Your second to last paragraph states that it must be wired between the power source and the switch. Can you elaborate a little more please.


----------



## Hawkrod (Mar 19, 2012)

Chrisibew440 said:


> Your second to last paragraph states that it must be wired between the power source and the switch. Can you elaborate a little more please.

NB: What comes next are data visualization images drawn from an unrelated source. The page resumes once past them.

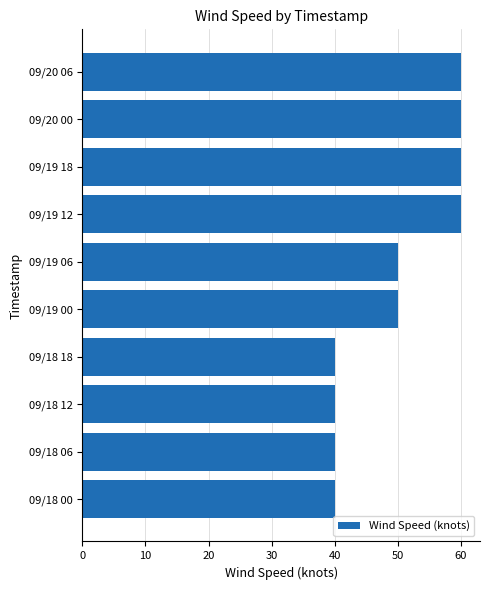

What is the maximum value shown in the chart?

60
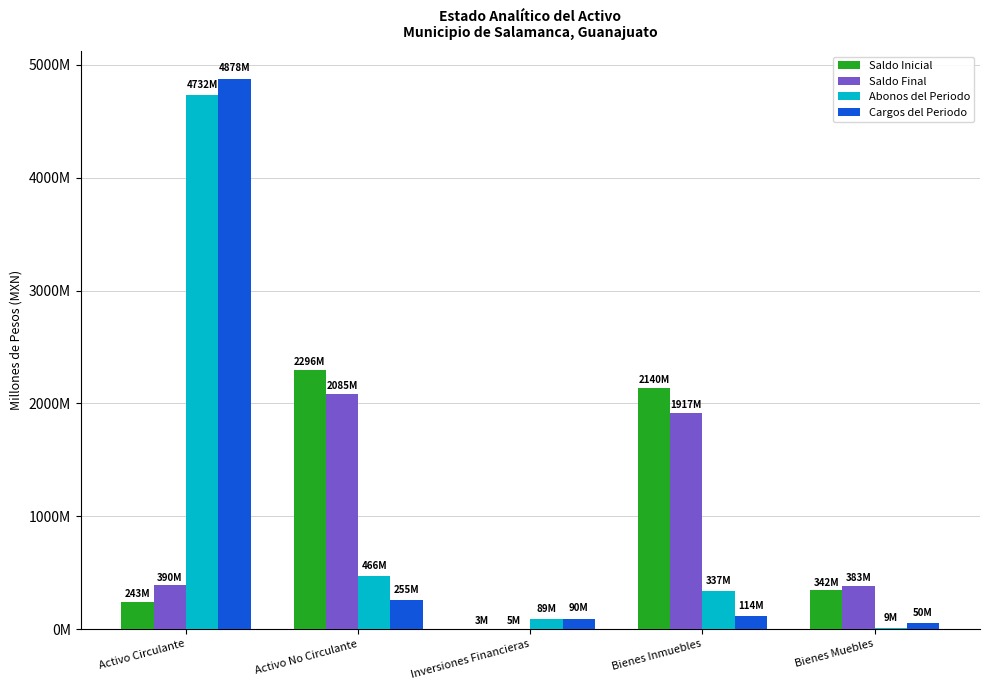

What position from the right is Activo Circulante?

5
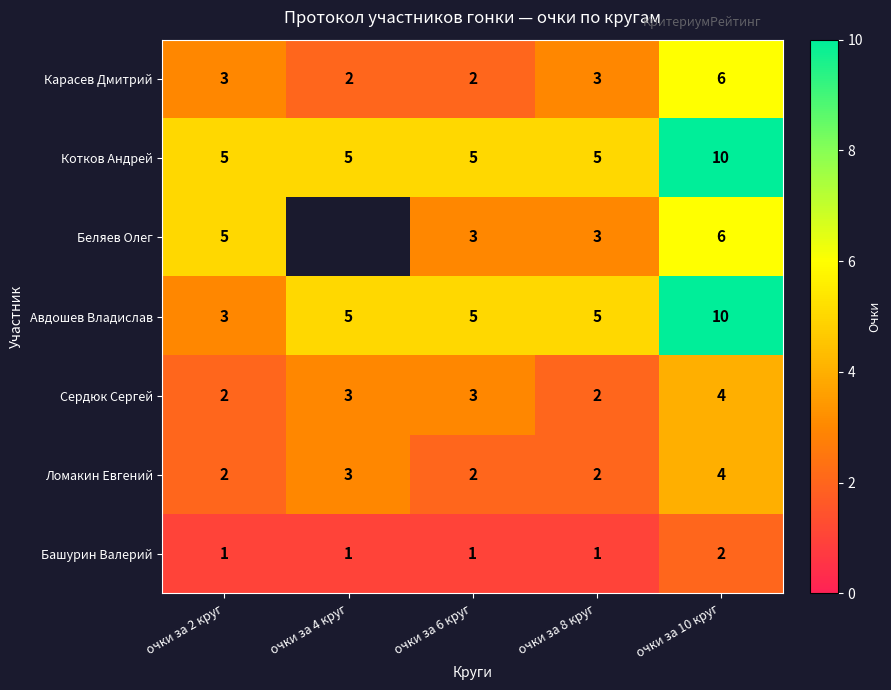

Count the Башурин Валерий values in the range 1 to 2.

5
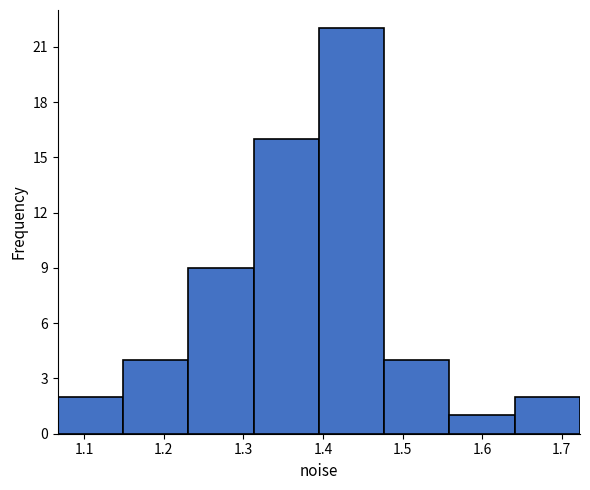

How tall is the bar that spans 1.64 to 1.72 on the x-axis? Neither the bar edges nor the heights are printed on the chart, so give them approximately, as read against the axes.

2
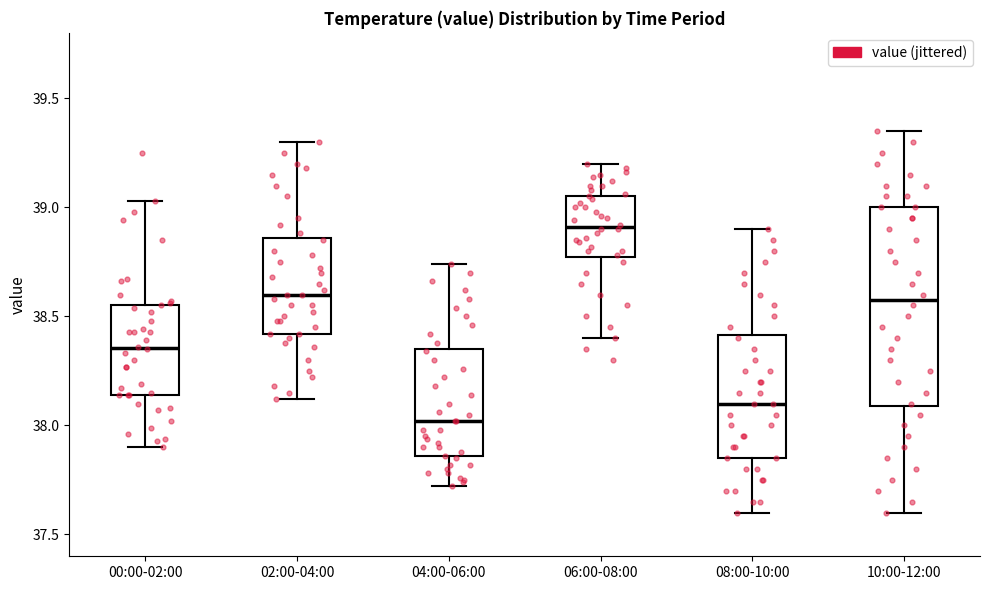

Reading left to right, read every box against the y-axis: the position of its median line, the range the box covers, and the ends of its whiskers. The values are not printed on the chart, so give them approximately, as read against the axis.

00:00-02:00: median 38.35, box 38.15 to 38.55, whiskers 37.90 to 39.05
02:00-04:00: median 38.60, box 38.40 to 38.85, whiskers 38.10 to 39.30
04:00-06:00: median 38.00, box 37.85 to 38.35, whiskers 37.70 to 38.75
06:00-08:00: median 38.90, box 38.75 to 39.05, whiskers 38.40 to 39.20
08:00-10:00: median 38.10, box 37.85 to 38.40, whiskers 37.60 to 38.90
10:00-12:00: median 38.60, box 38.10 to 39.00, whiskers 37.60 to 39.35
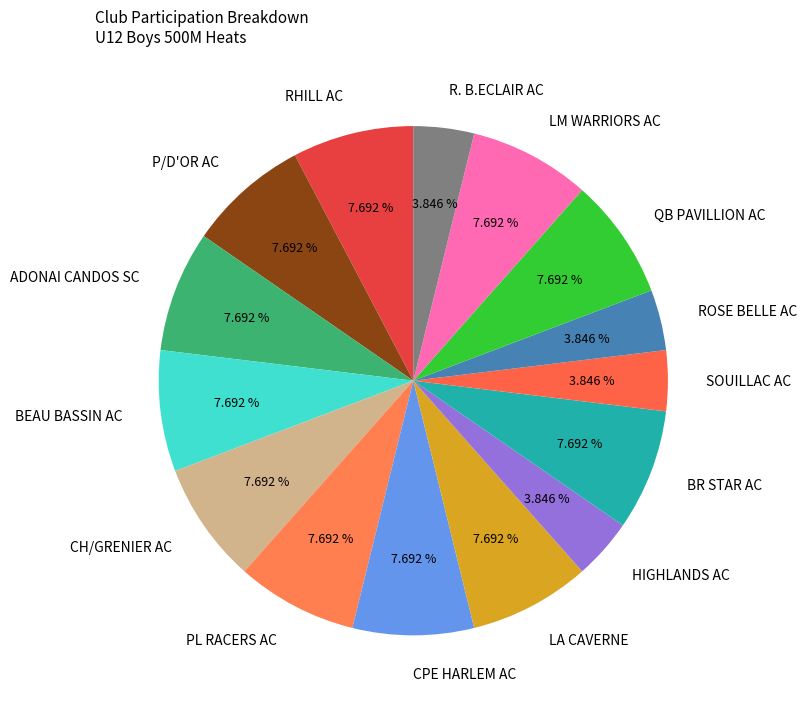

What is the ratio of the value at RHILL AC to the value at BR STAR AC?

1.0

The wire that will be connected to T2 #1 must come from the non emergency power source and must be connected to T2 directly. If you have a switch in the T1 #3 line then you need to tap power before the switch and run a wire to T2 #1. You can run a hot to the switch and then run two wires from there to the GTD20A. One is a tap from the supply side of the switch to T2 #1 and the other from the switched side to T1 #3. T2 #1 is the sensor source to flip the relay from regular power to emergency power so it must always sense if there is power present in the non-emergency power source.


----------



## Chrisibew440 (Sep 13, 2013)

Hawkrod said:


> The wire that will be connected to T2 #1 must come from the non emergency power source and must be connected to T2 directly. If you have a switch in the T1 #3 line then you need to tap power before the switch and run a wire to T2 #1. You can run a hot to the switch and then run two wires from there to the GTD20A. One is a tap from the supply side of the switch to T2 #1 and the other from the switched side to T1 #3. T2 #1 is the sensor source to flip the relay from regular power to emergency power so it must always sense if there is power present in the non-emergency power source.


Ahhhh. Ok, got it.


----------